Inspectors examining a recent malfunction at the Large Hadron Collider found that senior scientists had been “inserting various household objects into the collider,” causing helium leakage and misalignment of several of the magnets. The Large Hadron Collider, or LHC, cost over 4.1 billion dollars to build, runs a length of 27 kilometers below Geneva and has been used to search for evidence of the Higgs particle and the associated Higgs field. These noble goals bear little relationship to the activities engaged in by Yukihide Matsuzi, a Japanese theoretical physicist, and his colleague, Klara Eschelbach, a mathematician interested in models of supersymmetry.

“Apparently they were just chucking stuff in there to see what would happen,” said a distraught David Branston, project leader overseeing CMS and Atlas projects. “Just when we might be seeing evidence of two different Higgs particles, these clowns almost destroy the collider!” The scientists in question admitted they had already collided several watches, a fountain pen, a bunch of keys and a can of coke. “It is very irresponsible of us, but our project has been delayed by 18 months.
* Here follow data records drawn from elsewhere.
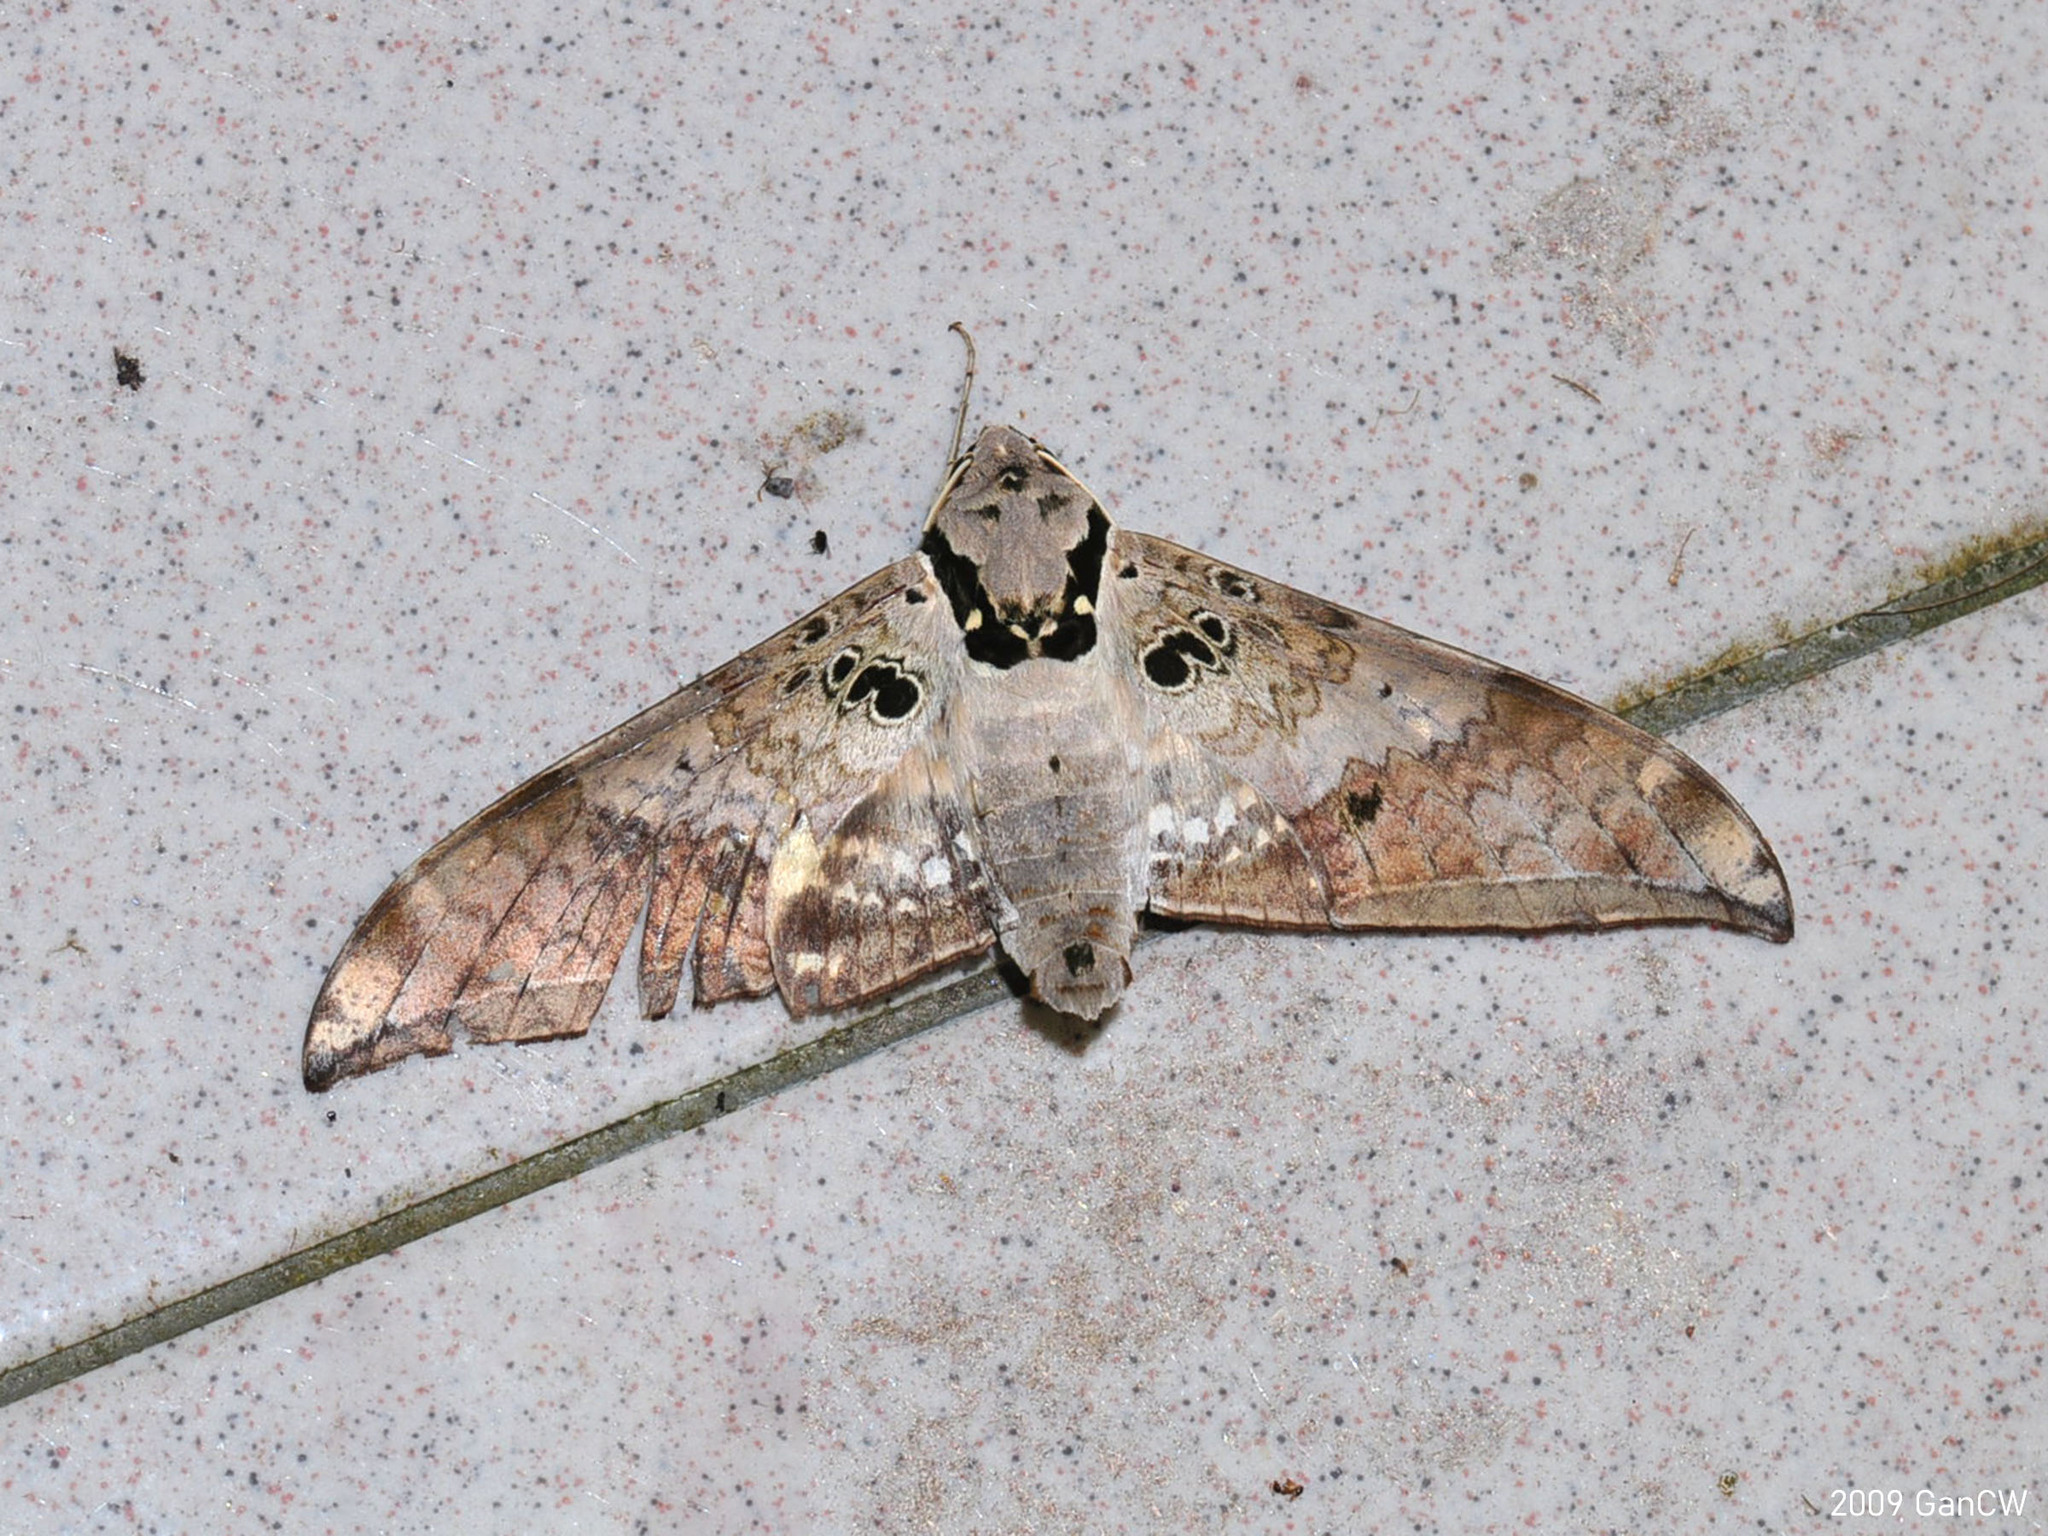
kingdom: Animalia
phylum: Arthropoda
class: Insecta
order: Lepidoptera
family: Sphingidae
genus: Ambulyx
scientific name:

We’ve been here doing checks and simulations for more than four years now. I guess we just couldn’t help ourselves when we realized the machine was operational but not colliding proton beams. If we found a new particle by colliding coke-cans we were going to call it a colon…” Eschelbach said in a feeble attempt to lighten the situation. “Maybe we should have stuck with our original plan of making high-energy popcorn instead…”

Branston says he’s “just glad we could stop them before it got any worse.” “Just look at the stuff they had lined up!” the project leader said. Among the objects soon to be reduced to subatomic particles were a desk chair, a Microsoft Zune and two rather nervous looking mice. The damage to the LHC will extend the two-year break by several months.

Sadly, this story appears not to be true.